Snow Crash by Neal Stephenson, written in 1992, touches on the idea of increasing physical borders, (burbclaves with their own constitutions, cities divided into corporate neighborhoods with different levels of access) juxtaposed with decreasing virtual borders (the book helped invent the term avatar).  it may be a hackneyed reference at this point, but it touches on everything you wrote and more.

July 24, 2007 8:20 AM
 

FrankShaw said:

The best book ever on this topic.

I aspire to gargoyle status!

July 24, 2007 8:24 AM
 

Trinity Sell said:

This is absolutely true. I have experienced the same thing as you have in relation to online gaming. I find that when my live in the real world is a bit stressfull I always want to go and play World of Warcraft because I always know my online friends and guild will be there and that world really doesn't change. Its like a second "more fun" world than this one! I also found it weird that when I went to a conference I put both my real name and my online name on my conference badge, because I knew that most of the people there would identify me more with my online name than with my real one!

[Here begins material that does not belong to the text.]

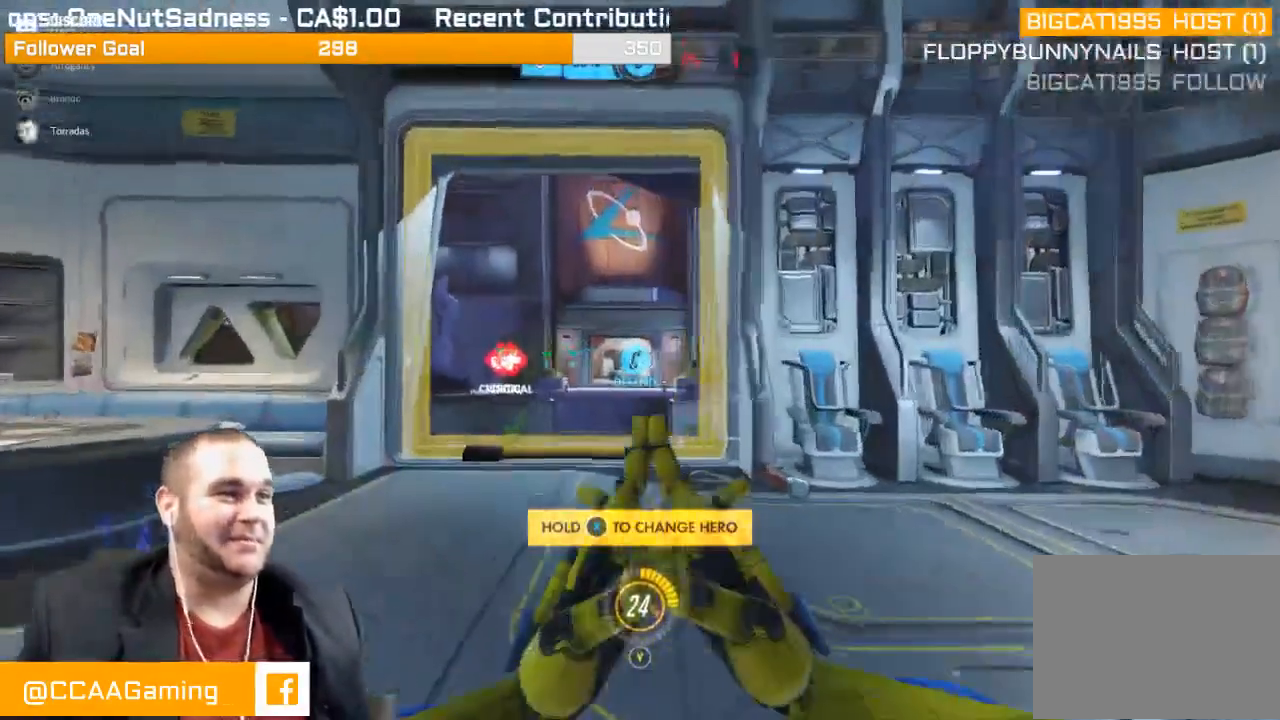
{"buttons": [], "left_stick": "up", "right_stick": "center", "events": [[50, "left_stick", "up"], [83, "SQUARE", "down"], [233, "SQUARE", "up"]]}
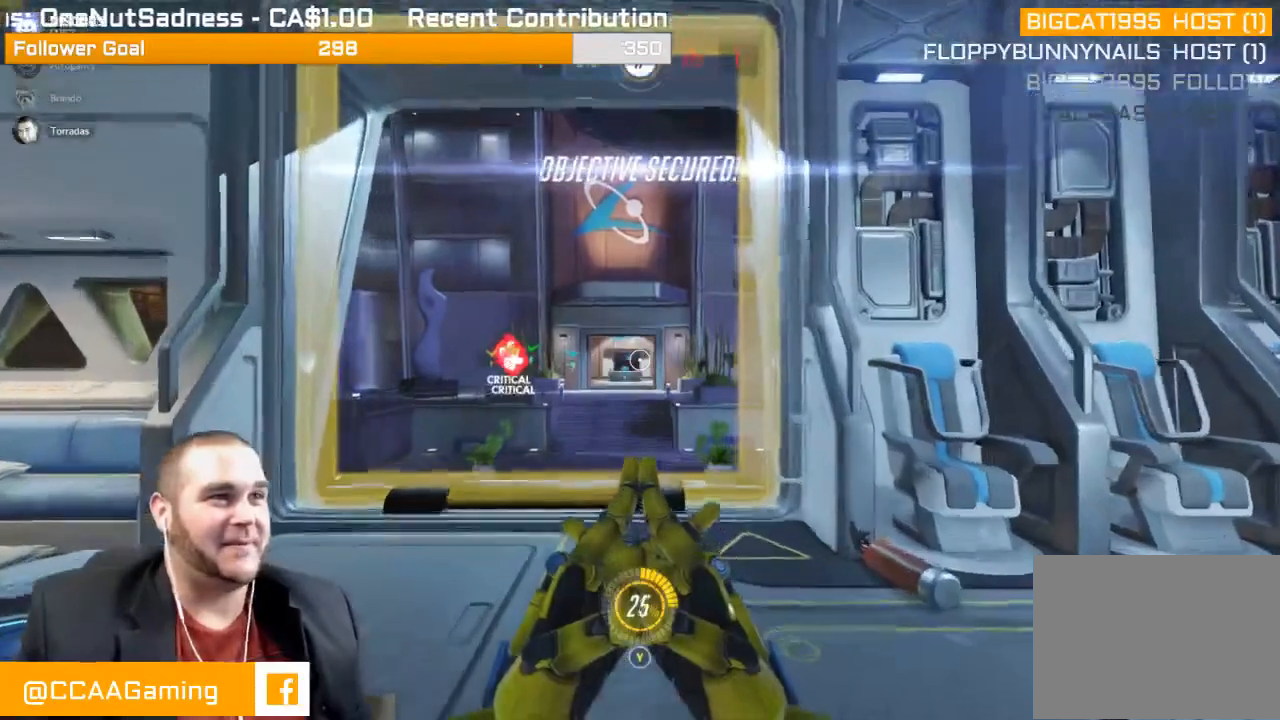
{"buttons": [], "left_stick": "up", "right_stick": "center", "events": []}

Interesting things these borders :)

July 24, 2007 10:15 AM
 

Marianne Allison said:

One of my favorite community examples is the Slow Food movement, because it's such a wonderful paradox, a global community--much of it virtual--uniting around something intrinsically local and tangible--food.  So the very idea is to resist homogenized foods, modern methods, and "global" sourcing of food and celebrate in the super-local (i.e., arguments abound over whose olive oil is the best), using modern technology to fuel the dialogue and of course enable global markets for the super locally produced goods that could never have been opened before.   Now, we can't (yet) physically eat together in a virtual way, but you can sure unite over food experience like never before. Food Luddites, maybe, but not Luddites in every other way.  I love the paradox.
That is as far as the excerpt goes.